_WHAT THE EXERCISE ASKS_
Where does the word "floor" show up in the records? Copy every line that has it.
*** RECORDS FOR THE TASK ***
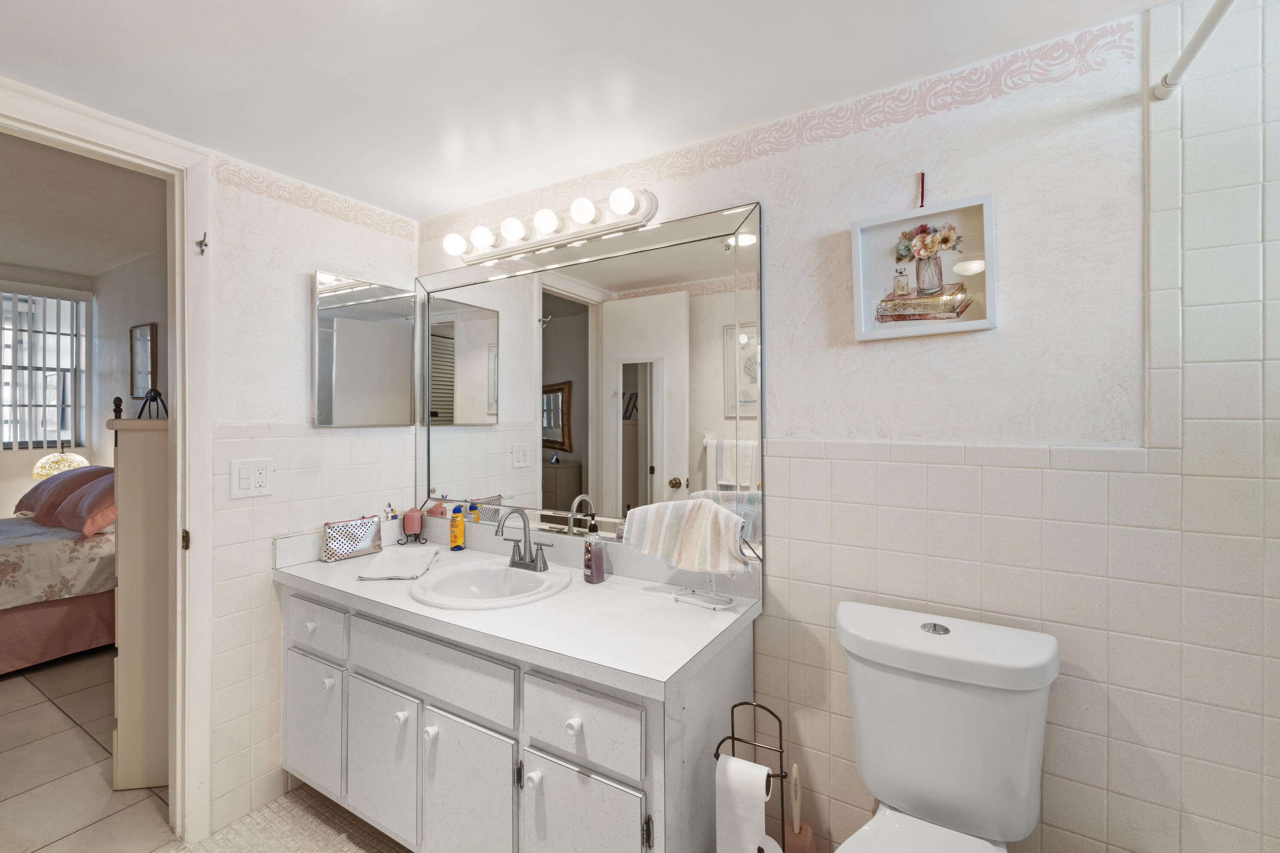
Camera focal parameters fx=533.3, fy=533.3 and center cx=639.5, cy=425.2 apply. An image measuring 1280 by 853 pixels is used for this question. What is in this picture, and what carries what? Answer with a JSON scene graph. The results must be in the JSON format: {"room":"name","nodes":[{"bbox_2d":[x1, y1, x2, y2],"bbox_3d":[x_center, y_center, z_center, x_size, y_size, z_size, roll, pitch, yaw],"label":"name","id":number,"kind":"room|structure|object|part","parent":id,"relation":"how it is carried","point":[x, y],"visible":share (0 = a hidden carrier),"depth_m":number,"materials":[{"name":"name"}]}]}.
{"room":"bathroom","nodes":[
{"label":"bathroom","id":0,"kind":"room"},
{"bbox_2d":[0,261,93,522],"bbox_3d":[-5.431,0.016,3.218,0.120,2.591,3.188,0,0,31],"label":"bedroom window wall","id":1,"kind":"structure","parent":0,"point":[26,471],"depth_m":4.19,"materials":[{"name":"white paint"}]},
{"bbox_2d":[0,287,88,451],"bbox_3d":[-4.981,-0.422,3.900,0.121,1.271,1.303,0,0,31],"label":"bedroom window","id":2,"kind":"structure","parent":1,"relation":"in","point":[53,436],"depth_m":4.25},
{"bbox_2d":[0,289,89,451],"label":"vertical blinds","id":3,"kind":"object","parent":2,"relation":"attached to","point":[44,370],"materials":[{"name":"white plastic"}]},
{"bbox_2d":[31,450,90,479],"bbox_3d":[-4.326,0.396,3.999,0.317,0.521,0.316,0,0,31],"label":"table lamp","id":4,"kind":"object","parent":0,"point":[78,458],"visible":0.62,"depth_m":3.91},
{"bbox_2d":[0,132,168,278],"bbox_3d":[-3.865,-1.221,2.384,4.355,0.105,3.044,0,0,31],"label":"bedroom ceiling","id":5,"kind":"structure","parent":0,"point":[66,264],"depth_m":2.96,"materials":[{"name":"white paint"}]},
{"bbox_2d":[0,648,171,852],"bbox_3d":[-3.574,1.360,2.215,4.579,0.060,3.882,0,0,31],"label":"bedroom floor","id":6,"kind":"structure","parent":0,"point":[16,715],"depth_m":2.04,"materials":[{"name":"beige tile"}]},
{"bbox_2d":[0,468,117,674],"bbox_3d":[-3.946,0.807,2.912,1.614,1.013,1.986,0,0,31],"label":"bed","id":7,"kind":"object","parent":6,"relation":"on","point":[3,623],"visible":0.79,"depth_m":2.95,"materials":[{"name":"fabric"}]},
{"bbox_2d":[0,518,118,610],"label":"bedspread","id":8,"kind":"object","parent":7,"relation":"on","point":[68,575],"visible":0.79,"depth_m":2.88,"materials":[{"name":"fabric"}]},
{"bbox_2d":[12,465,110,521],"bbox_3d":[-3.754,0.437,3.555,0.715,0.348,0.430,0,0,31],"label":"pillow","id":9,"kind":"object","parent":7,"relation":"on","point":[21,503],"visible":0.57,"depth_m":3.38,"materials":[{"name":"fabric"}]},
{"bbox_2d":[53,476,116,538],"bbox_3d":[-3.085,0.457,3.139,0.663,0.308,0.419,0,0,31],"label":"pillow","id":10,"kind":"object","parent":7,"relation":"on","point":[88,521],"visible":0.59,"depth_m":2.95,"materials":[{"name":"pink fabric"}]},
{"bbox_2d":[105,410,170,789],"bbox_3d":[-1.769,0.640,2.226,0.475,1.376,0.584,0,0,31],"label":"dresser","id":11,"kind":"object","parent":6,"relation":"on","point":[136,456],"visible":0.36,"depth_m":1.91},
{"bbox_2d":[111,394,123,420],"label":"decorative finial","id":12,"kind":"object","parent":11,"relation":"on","point":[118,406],"visible":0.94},
{"bbox_2d":[134,387,168,420],"bbox_3d":[-1.887,-0.080,2.074,0.133,0.129,0.116,0,0,2],"label":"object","id":13,"kind":"object","parent":11,"relation":"on","point":[158,394],"visible":0.81,"depth_m":2.06,"materials":[{"name":"black metal"}]},
{"bbox_2d":[89,243,168,467],"bbox_3d":[-3.005,-0.004,3.532,3.733,2.549,0.120,0,0,31],"label":"bedroom side wall","id":14,"kind":"structure","parent":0,"point":[141,312],"depth_m":4.01,"materials":[{"name":"paint"}]},
{"bbox_2d":[128,321,158,397],"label":"mirror","id":15,"kind":"object","parent":14,"relation":"attached to","point":[138,329],"visible":0.96,"depth_m":3.77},
{"bbox_2d":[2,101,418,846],"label":"left wall","id":16,"kind":"structure","parent":0,"point":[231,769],"depth_m":1.88,"materials":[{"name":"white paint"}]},
{"bbox_2d":[0,78,211,847],"bbox_3d":[-1.634,0.250,1.401,0.161,2.149,0.852,0,0,31],"label":"door frame","id":17,"kind":"structure","parent":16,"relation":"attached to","point":[186,359],"depth_m":1.66,"materials":[{"name":"white paint"}]},
{"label":"hinge","id":18,"kind":"part","parent":17,"relation":"part of","materials":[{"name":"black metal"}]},
{"bbox_2d":[194,232,208,254],"bbox_3d":[-1.356,-0.562,1.651,0.039,0.061,0.022,0,0,31],"label":"door hook","id":19,"kind":"object","parent":16,"relation":"attached to","point":[206,245],"visible":0.97,"depth_m":1.65,"materials":[{"name":"silver metal"}]},
{"bbox_2d":[230,458,273,498],"bbox_3d":[-1.291,0.176,1.778,0.012,0.124,0.117,0,0,31],"label":"light switch","id":20,"kind":"object","parent":16,"relation":"attached to","point":[256,484],"visible":0.98,"depth_m":1.77,"materials":[{"name":"white plastic"}]},
{"bbox_2d":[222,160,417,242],"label":"wallpaper border","id":21,"kind":"object","parent":16,"relation":"attached to","point":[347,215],"visible":0.96,"depth_m":1.95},
{"bbox_2d":[311,269,418,429],"bbox_3d":[-1.080,-0.281,2.118,0.028,0.579,0.414,0,0,31],"label":"medicine cabinet","id":22,"kind":"object","parent":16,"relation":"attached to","point":[324,356],"visible":0.99,"depth_m":2.08,"materials":[{"name":"mirror"}]},
{"bbox_2d":[170,785,408,852],"bbox_3d":[-0.313,1.344,0.868,2.891,0.055,1.785,0,0,31],"label":"floor","id":23,"kind":"structure","parent":0,"point":[351,824],"depth_m":1.72,"materials":[{"name":"beige tile"}]},
{"bbox_2d":[276,578,756,852],"bbox_3d":[-0.468,0.893,1.694,1.564,0.859,0.592,0,0,31],"label":"vanity cabinet","id":24,"kind":"object","parent":23,"relation":"on","point":[432,765],"visible":0.73,"depth_m":1.40,"materials":[{"name":"white paint"}]},
{"bbox_3d":[-1.099,0.671,1.785,0.032,0.033,0.031,0,0,31],"label":"knob","id":25,"kind":"part","parent":24,"relation":"part of","materials":[{"name":"white ceramic"}]},
{"bbox_3d":[-1.094,0.999,1.792,0.298,0.399,0.031,0,0,31],"label":"cabinet door","id":26,"kind":"part","parent":24,"relation":"part of","materials":[{"name":"white"}]},
{"bbox_3d":[-1.073,0.666,1.765,0.324,0.150,0.027,0,0,31],"label":"drawer","id":27,"kind":"part","parent":24,"relation":"part of","materials":[{"name":"white"}]},
{"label":"knob","id":28,"kind":"part","parent":24,"relation":"part of","materials":[{"name":"white"}]},
{"bbox_3d":[-0.784,1.022,1.617,0.306,0.433,0.047,0,0,31],"label":"cabinet door","id":29,"kind":"part","parent":24,"relation":"part of","materials":[{"name":"white"}]},
{"bbox_3d":[-0.692,0.845,1.554,0.030,0.034,0.032,0,0,31],"label":"knob","id":30,"kind":"part","parent":24,"relation":"part of","materials":[{"name":"white ceramic"}]},
{"bbox_3d":[-0.582,0.854,1.493,0.030,0.035,0.031,0,0,31],"label":"knob","id":31,"kind":"part","parent":24,"relation":"part of","materials":[{"name":"white"}]},
{"bbox_3d":[-0.595,0.671,1.486,0.553,0.159,0.029,0,0,31],"label":"drawer","id":32,"kind":"part","parent":24,"relation":"part of","materials":[{"name":"white"}]},
{"bbox_3d":[-0.469,1.030,1.431,0.283,0.451,0.043,0,0,31],"label":"cabinet door","id":33,"kind":"part","parent":24,"relation":"part of","materials":[{"name":"white"}]},
{"bbox_2d":[271,514,765,697],"bbox_3d":[-0.455,0.470,1.719,1.613,0.133,0.602,0,0,31],"label":"countertop","id":34,"kind":"structure","parent":24,"relation":"on","point":[607,583],"depth_m":1.49,"materials":[{"name":"white laminate"}]},
{"bbox_2d":[320,515,382,562],"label":"cosmetic bag","id":35,"kind":"object","parent":34,"relation":"on","point":[364,526],"visible":1,"depth_m":1.99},
{"bbox_2d":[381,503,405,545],"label":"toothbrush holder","id":36,"kind":"object","parent":34,"relation":"on","point":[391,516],"visible":0.99,"depth_m":2.19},
{"bbox_2d":[360,546,437,580],"bbox_3d":[-0.834,0.487,1.880,0.194,0.023,0.299,0,0,-7],"label":"hand towel","id":37,"kind":"object","parent":34,"relation":"on","point":[384,571],"visible":0.99,"depth_m":1.83,"materials":[{"name":"white fabric"}]},
{"bbox_2d":[400,507,426,542],"bbox_3d":[-0.953,0.414,2.240,0.090,0.136,0.088,0,0,31],"label":"pink candle","id":38,"kind":"object","parent":34,"relation":"on","point":[409,516],"visible":0.99,"depth_m":2.21,"materials":[{"name":"pink wax"}]},
{"bbox_2d":[449,504,465,550],"bbox_3d":[-0.722,0.403,2.108,0.051,0.173,0.048,0,0,31],"label":"yellow bottle","id":39,"kind":"object","parent":34,"relation":"on","point":[454,538],"visible":0.99,"depth_m":2.09,"materials":[{"name":"orange"}]},
{"bbox_2d":[410,557,570,609],"bbox_3d":[-0.469,0.561,1.693,0.477,0.151,0.440,0,0,31],"label":"sink","id":40,"kind":"object","parent":34,"relation":"in","point":[517,573],"visible":0.79,"depth_m":1.76,"materials":[{"name":"white ceramic"}]},
{"bbox_2d":[494,505,553,572],"bbox_3d":[-0.405,0.371,1.764,0.230,0.206,0.148,0,0,31],"label":"faucet","id":41,"kind":"object","parent":34,"relation":"on","point":[524,528],"visible":0.99,"depth_m":1.77,"materials":[{"name":"silver metal"}]},
{"bbox_2d":[581,519,605,583],"bbox_3d":[-0.147,0.398,1.708,0.057,0.200,0.061,0,0,44],"label":"soap bottle","id":42,"kind":"object","parent":34,"relation":"on","point":[597,553],"visible":1,"depth_m":1.69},
{"bbox_2d":[672,517,757,609],"bbox_3d":[0.192,0.376,1.509,0.228,0.243,0.116,0,0,31],"label":"towel stand","id":43,"kind":"object","parent":34,"relation":"on","point":[722,603],"visible":0.7,"depth_m":1.50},
{"bbox_2d":[621,498,745,575],"bbox_3d":[0.119,0.305,1.506,0.366,0.189,0.124,0,0,31],"label":"hand towel","id":44,"kind":"object","parent":43,"relation":"on","point":[725,518],"visible":0.99,"depth_m":1.47,"materials":[{"name":"fabric"}]},
{"bbox_3d":[-0.267,0.874,1.328,0.030,0.036,0.032,0,0,31],"label":"knob","id":45,"kind":"part","parent":24,"relation":"part of","materials":[{"name":"white"}]},
{"bbox_3d":[-0.157,0.704,1.261,0.030,0.032,0.029,0,0,31],"label":"knob","id":46,"kind":"part","parent":24,"relation":"part of","materials":[{"name":"white ceramic"}]},
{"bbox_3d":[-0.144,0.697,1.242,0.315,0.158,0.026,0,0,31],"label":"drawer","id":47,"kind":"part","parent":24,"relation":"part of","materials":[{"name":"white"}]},
{"bbox_3d":[-0.144,1.032,1.248,0.291,0.446,0.037,0,0,31],"label":"cabinet door","id":48,"kind":"part","parent":24,"relation":"part of","materials":[{"name":"white"}]},
{"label":"hinge","id":49,"kind":"part","parent":24,"relation":"part of","materials":[{"name":"metal"}]},
{"bbox_2d":[712,702,789,852],"bbox_3d":[0.258,0.975,1.213,0.172,0.663,0.170,0,0,31],"label":"toilet paper stand","id":50,"kind":"object","parent":23,"relation":"on","point":[717,757],"visible":0.64,"depth_m":1.21,"materials":[{"name":"black metal"}]},
{"bbox_2d":[714,754,771,852],"bbox_3d":[0.232,0.860,1.166,0.114,0.243,0.087,0,0,31],"label":"toilet paper roll","id":51,"kind":"object","parent":50,"relation":"on","point":[745,762],"visible":0.95,"depth_m":1.13,"materials":[{"name":"white paper"}]},
{"bbox_2d":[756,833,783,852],"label":"toilet paper roll","id":52,"kind":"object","parent":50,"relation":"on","point":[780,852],"visible":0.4,"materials":[{"name":"white paper"}]},
{"bbox_2d":[783,762,817,852],"bbox_3d":[0.419,1.097,1.418,0.089,0.423,0.095,0,0,31],"label":"toilet brush","id":53,"kind":"object","parent":23,"relation":"on","point":[813,852],"visible":0.94,"depth_m":1.41,"materials":[{"name":"white plastic"}]},
{"bbox_2d":[826,601,1058,852],"bbox_3d":[0.549,0.881,1.007,0.428,0.857,0.745,0,0,31],"label":"toilet","id":54,"kind":"object","parent":23,"relation":"on","point":[1038,658],"visible":0.99,"depth_m":1.13,"materials":[{"name":"white ceramic"}]},
{"bbox_3d":[0.689,0.472,1.251,0.057,0.017,0.061,0,0,31],"label":"flush button","id":55,"kind":"part","parent":54,"relation":"part of","materials":[{"name":"silver metal"}]},
{"bbox_2d":[0,0,1163,221],"bbox_3d":[-0.283,-0.911,0.704,3.337,0.097,2.284,0,0,31],"label":"ceiling","id":56,"kind":"structure","parent":0,"point":[492,6],"depth_m":1.31,"materials":[{"name":"white paint"}]},
{"bbox_2d":[417,0,1279,852],"bbox_3d":[0.405,0.203,1.569,3.267,2.235,0.124,0,0,31],"label":"back wall","id":57,"kind":"structure","parent":0,"point":[998,192],"depth_m":1.21,"materials":[{"name":"white"}]},
{"bbox_2d":[438,185,660,266],"bbox_3d":[-0.373,-0.692,1.860,0.904,0.108,0.142,0,0,31],"label":"vanity light","id":58,"kind":"object","parent":57,"relation":"attached to","point":[572,237],"visible":0.94,"depth_m":1.81,"materials":[{"name":"white"}]},
{"bbox_2d":[418,198,763,564],"bbox_3d":[-0.314,-0.127,1.919,1.507,1.046,0.025,0,0,31],"label":"wall mirror","id":59,"kind":"object","parent":57,"relation":"attached to","point":[554,337],"visible":0.94,"depth_m":1.80,"materials":[{"name":"mirror"}]},
{"bbox_2d":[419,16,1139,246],"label":"wallpaper border","id":60,"kind":"object","parent":57,"relation":"attached to","point":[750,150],"visible":0.92,"depth_m":1.37,"materials":[{"name":"paper"}]},
{"bbox_2d":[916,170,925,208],"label":"ribbon","id":61,"kind":"object","parent":57,"relation":"attached to","point":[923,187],"visible":0.94,"depth_m":1.31,"materials":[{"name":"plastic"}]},
{"bbox_2d":[850,191,997,340],"bbox_3d":[0.687,-0.386,1.306,0.311,0.333,0.028,0,0,31],"label":"framed picture","id":62,"kind":"object","parent":57,"relation":"attached to","point":[862,264],"visible":0.99,"depth_m":1.30,"materials":[{"name":"white"}]},
{"bbox_2d":[1152,0,1235,100],"bbox_3d":[0.671,-0.696,0.375,0.048,0.051,1.590,0,0,31],"label":"shower rod","id":63,"kind":"object","parent":57,"relation":"attached to","point":[1191,45],"visible":0.99,"depth_m":0.99,"materials":[{"name":"white metal"}]}
]}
*** End of RECORDS FOR THE TASK ***
_WRITTEN ANSWER_
{"bbox_2d":[0,648,171,852],"bbox_3d":[-3.574,1.360,2.215,4.579,0.060,3.882,0,0,31],"label":"bedroom floor","id":6,"kind":"structure","parent":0,"point":[16,715],"depth_m":2.04,"materials":[{"name":"beige tile"}]},
{"bbox_2d":[170,785,408,852],"bbox_3d":[-0.313,1.344,0.868,2.891,0.055,1.785,0,0,31],"label":"floor","id":23,"kind":"structure","parent":0,"point":[351,824],"depth_m":1.72,"materials":[{"name":"beige tile"}]},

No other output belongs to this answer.